▸ **Texto de la página**:
Nosotros no podíamos hacer esto, porque para ello necesitábamos un salvoconducto firmado por el gobernador, previa presentación nuestra ante el Comité del Frente Popular que antes nos hubiera mandado fusilar.
Determinamos para el momento de la explosión bajarnos mientras todos se iban al campo, a un sotanillo muy endeble que tenía la casa también bastante endeble. Preferíamos nos matase Dios, si esa era su voluntad, a que nos matasen los hombres. Lo mismo hacíamos con los bombardeos de los aeroplanos.
d) Hasta nuestros huéspedes. ¿Quién lo creyera? Nuestro cartero, hombre bueno pero de pocos alcances, a la vista de los efectos de las minasen su piso, donde había inutilizado una de las cinco habitaciones, a la vista de la escasez de alimentos, no siendo lo mismo proveer para tres que para cinco, y a la vista de otros inconvenientes o molestias, como la de dormir en el suelo, él se atrevió a decirnos hacia mediados de septiembre, que no podríamos continuar en su casa.

▸ **Datos proporcionados**:
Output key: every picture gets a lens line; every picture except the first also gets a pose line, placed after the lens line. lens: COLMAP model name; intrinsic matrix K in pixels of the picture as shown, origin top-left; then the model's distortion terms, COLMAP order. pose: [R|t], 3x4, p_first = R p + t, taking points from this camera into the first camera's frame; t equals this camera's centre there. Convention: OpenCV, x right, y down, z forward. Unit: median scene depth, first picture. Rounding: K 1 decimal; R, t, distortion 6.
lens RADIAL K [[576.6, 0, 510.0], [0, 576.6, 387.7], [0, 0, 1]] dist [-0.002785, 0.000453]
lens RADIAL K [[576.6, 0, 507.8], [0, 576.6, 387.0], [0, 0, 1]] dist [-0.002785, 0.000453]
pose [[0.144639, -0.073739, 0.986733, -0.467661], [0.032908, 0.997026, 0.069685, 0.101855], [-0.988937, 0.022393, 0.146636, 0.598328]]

---

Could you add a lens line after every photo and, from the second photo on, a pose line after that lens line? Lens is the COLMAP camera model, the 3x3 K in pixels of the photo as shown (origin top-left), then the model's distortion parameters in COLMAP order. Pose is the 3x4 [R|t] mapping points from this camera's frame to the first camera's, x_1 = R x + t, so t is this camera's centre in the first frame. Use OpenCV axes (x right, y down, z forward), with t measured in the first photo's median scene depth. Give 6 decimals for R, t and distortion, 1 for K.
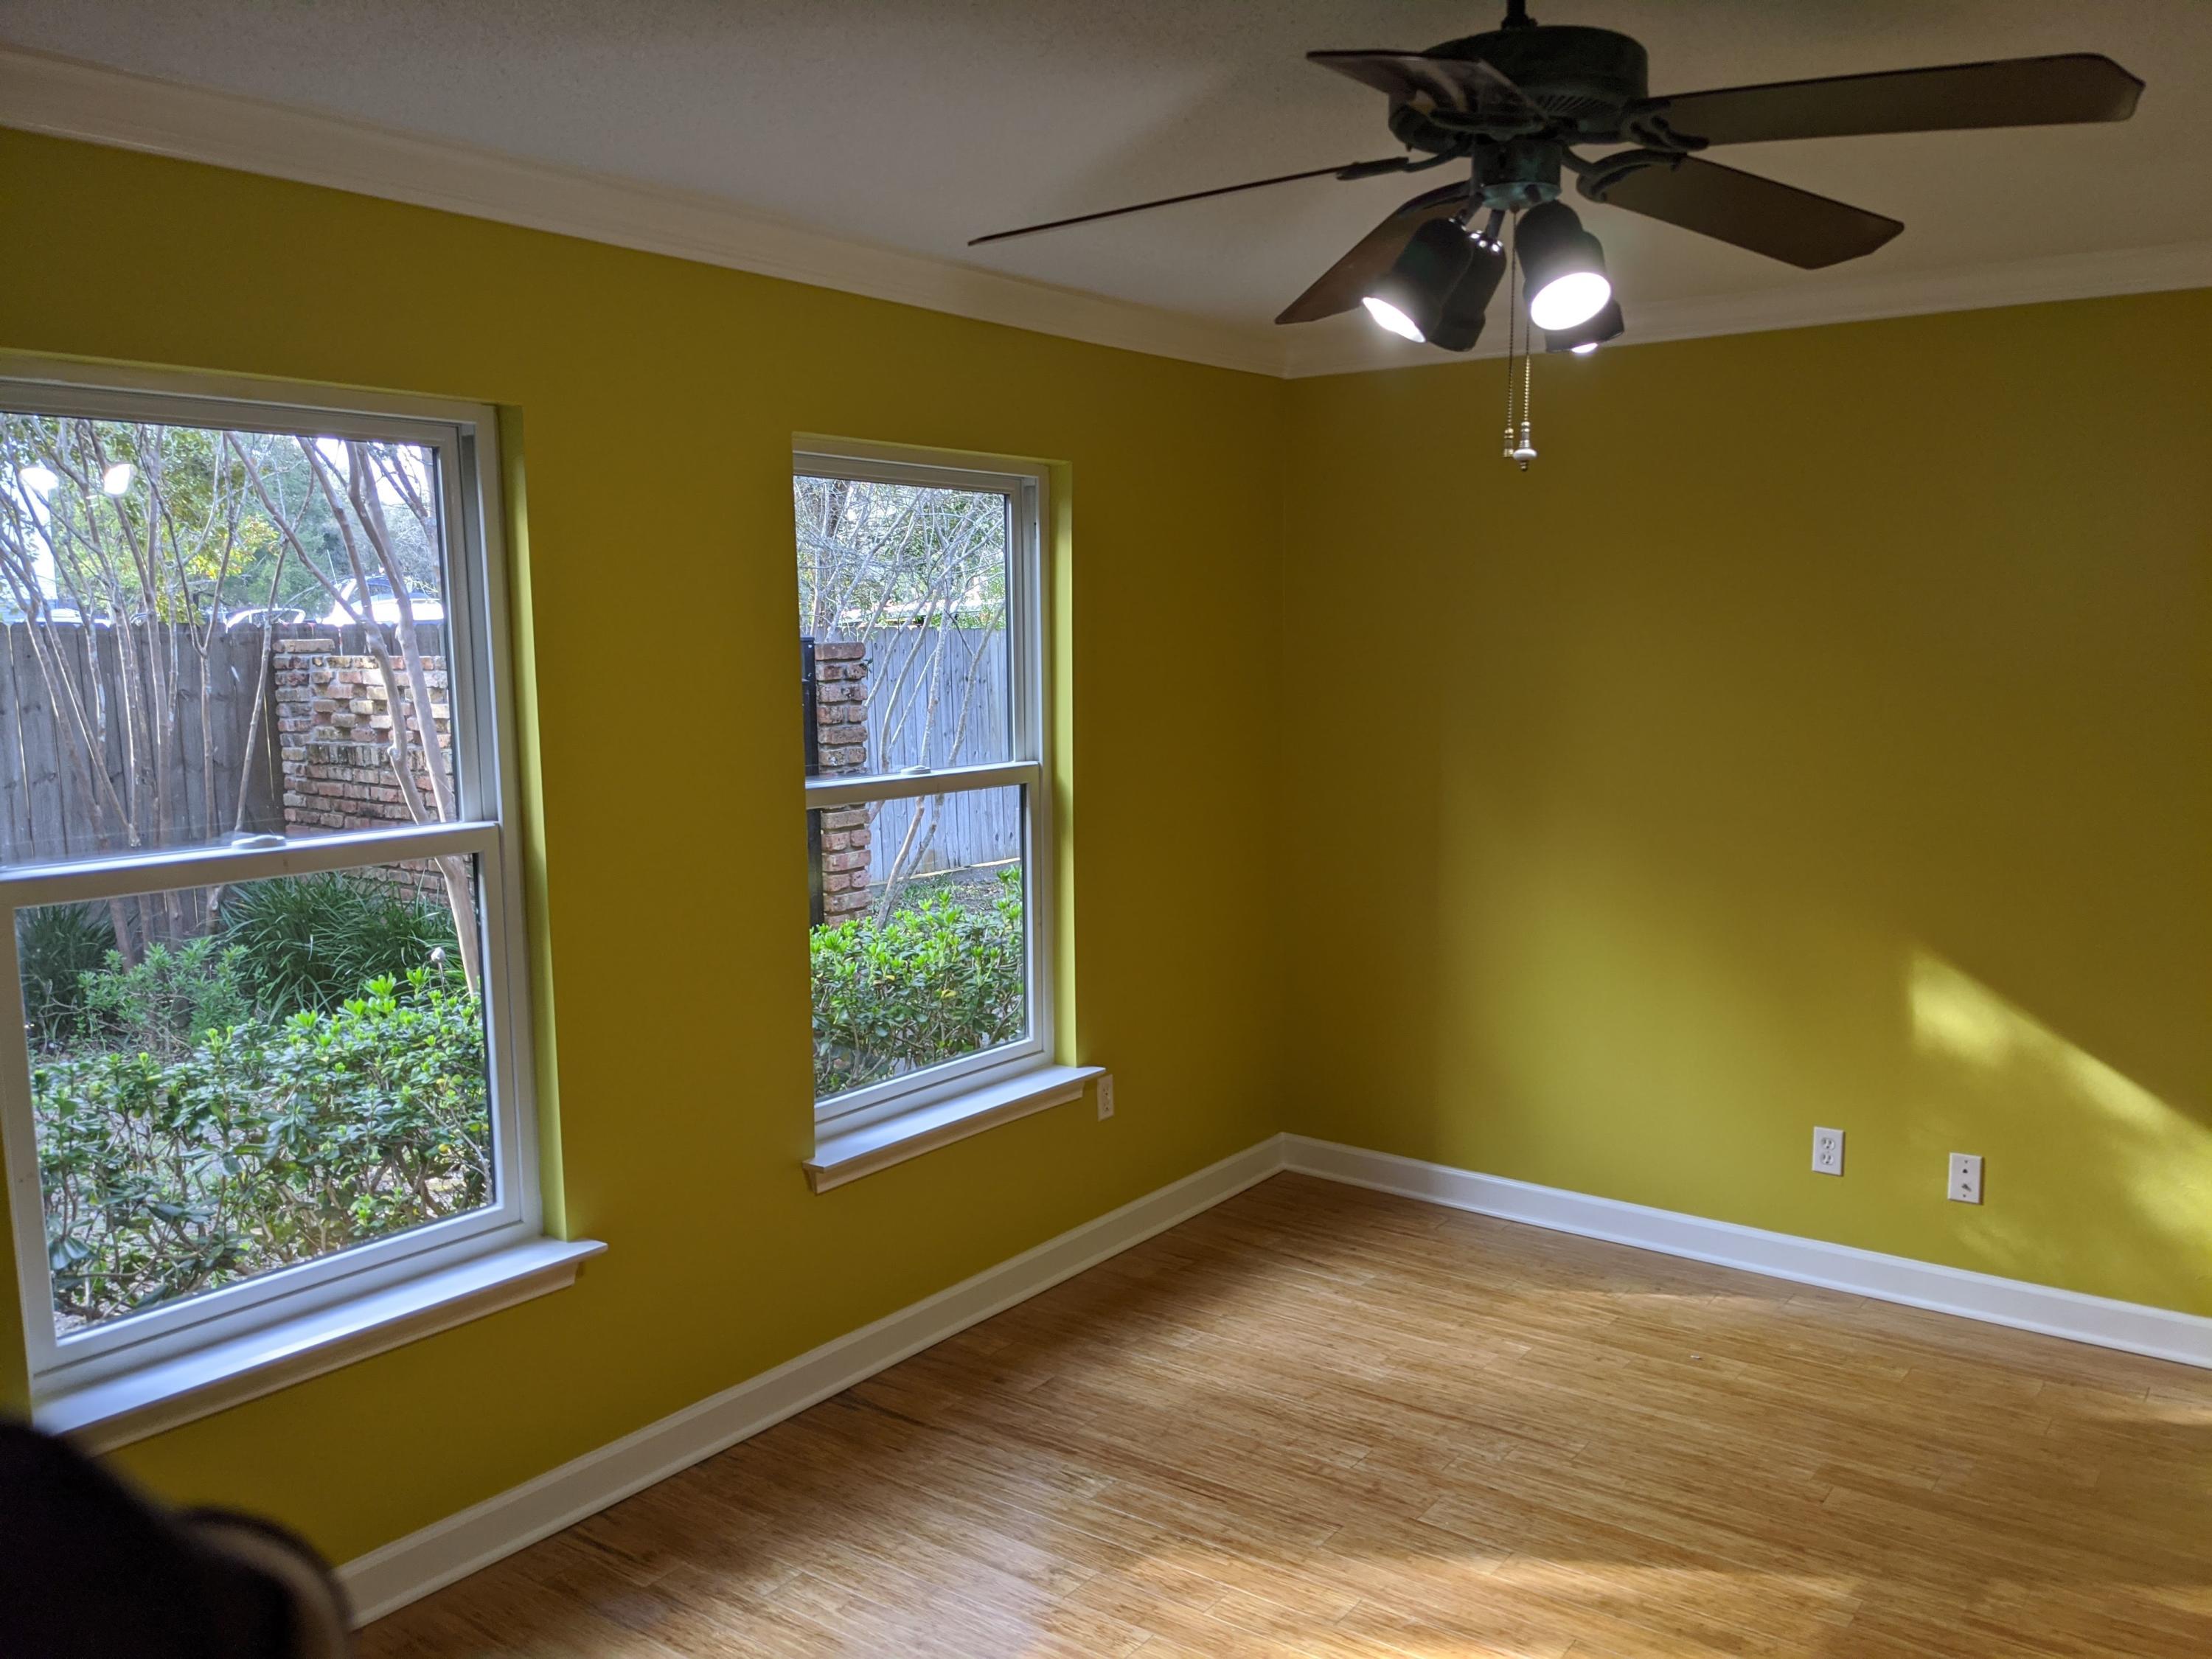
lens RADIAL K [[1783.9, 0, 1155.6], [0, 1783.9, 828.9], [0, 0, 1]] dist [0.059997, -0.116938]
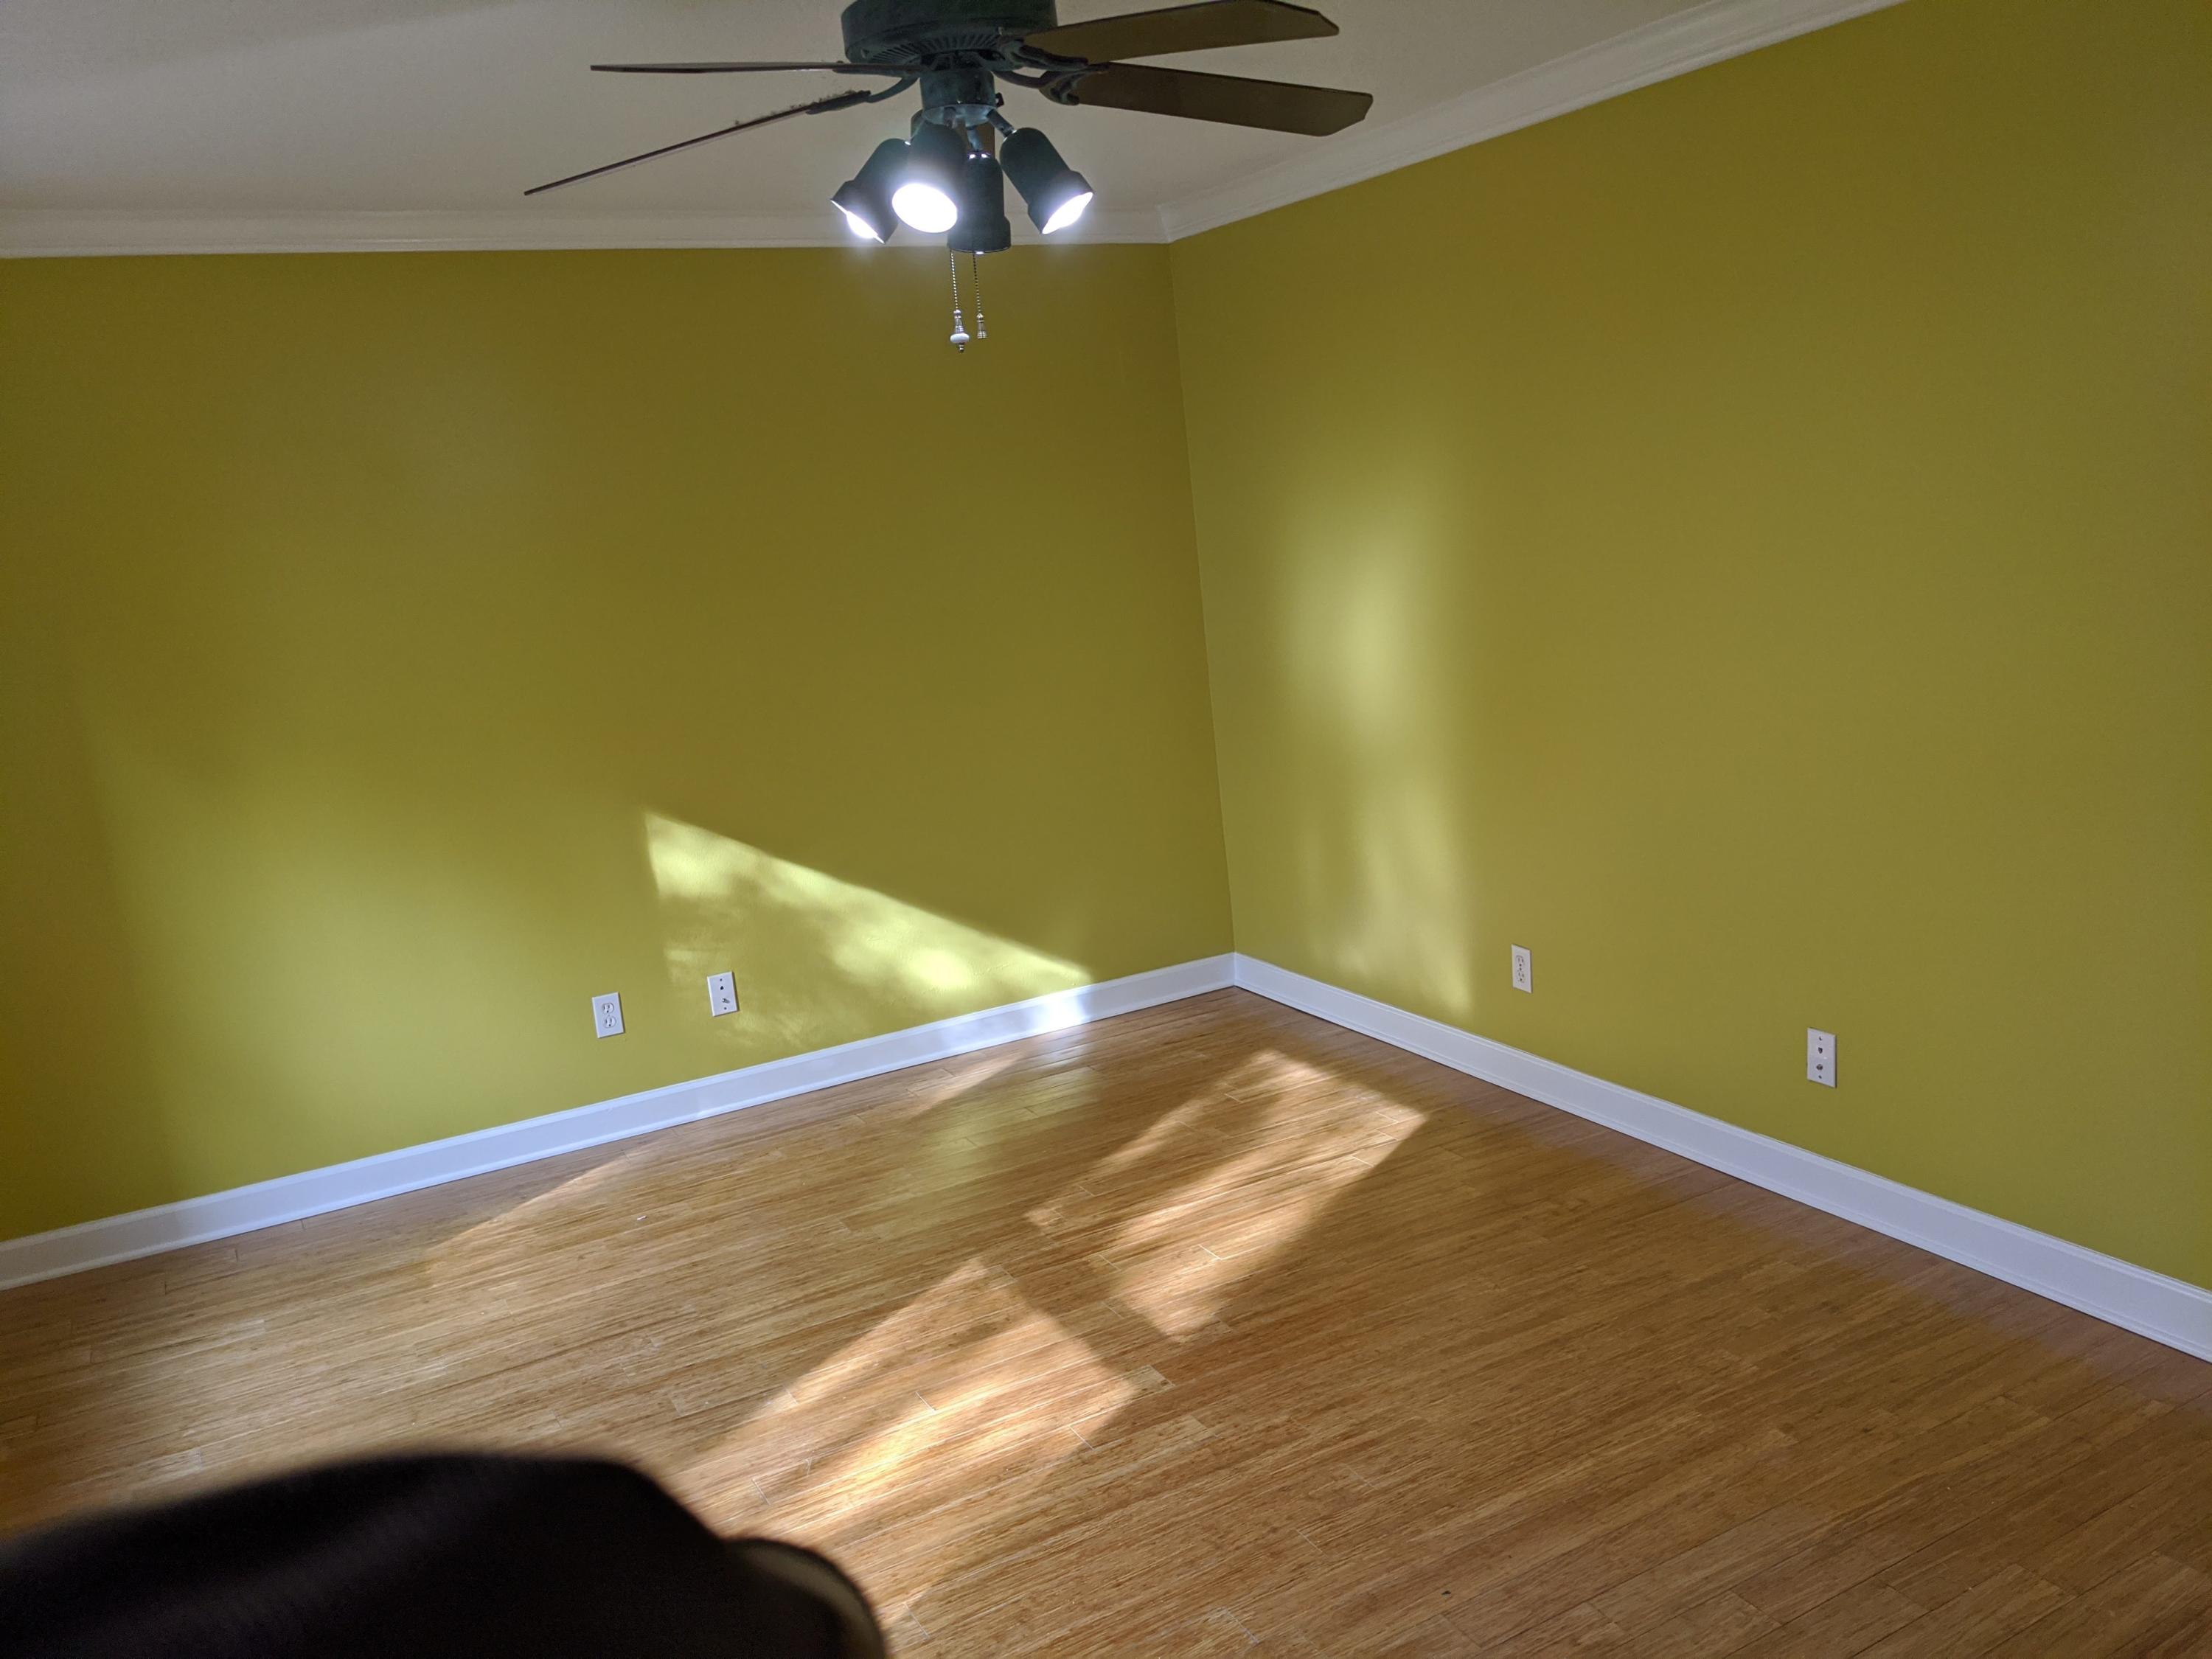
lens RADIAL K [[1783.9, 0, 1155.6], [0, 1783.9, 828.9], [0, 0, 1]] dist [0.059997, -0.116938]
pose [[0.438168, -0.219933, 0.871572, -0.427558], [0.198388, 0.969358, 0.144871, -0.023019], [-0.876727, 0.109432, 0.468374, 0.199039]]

▸ **Instrucciones**:
1) Según el texto de la página, ¿qué cosas tuvo a la vista el cartero antes de decir que no podrían continuar en su casa? Enuméralas todas.
2) Retoma el texto de la página y sigue escribiendo a partir de su última oración.

▸ **Respuestas**:
1)
- Los efectos de las minas en su piso, donde había inutilizado una de las cinco habitaciones
- La escasez de alimentos, porque no era lo mismo proveer para tres que para cinco
- Otros inconvenientes o molestias, como la de dormir en el suelo

2)
La mujer entonces, de más talento y calzones que el marido, se cuadró delante de este y llamándole lo que se le vino a la boca, le dijo que allí mandaba ella; que nosotros no salíamos de su casa, y antes la matarían a ella que exponernos ella al menor peligro de la vida.
Gracias a esta generosidad y energía de la mujer, continuamos hasta el fin en aquella casa, en la que “ex his ómnibus periculis eripuit nos Dominus”.
Nuestra vida religiosa
Durante los 66 días que duró nuestro cautiverio ni pudimos celebrar, ni comulgar, ni rezar el Oficio Divino. Suplimos lo mejor que pudimos cumpliendo las otras prácticas espirituales de la vida religiosa. Hacíamos al levantarnos más de una hora de meditación, una o dos partes del rosario durante la mañana, y el examen y letanías de los santos al mediodía. Por la tarde rezábamos otras dos partes del rosario; hacíamos un rato de lectura espiritual en los libros que había en la casa. Y antes de acostarnos, preparábamos nuestros puntos y hacíamos el examen.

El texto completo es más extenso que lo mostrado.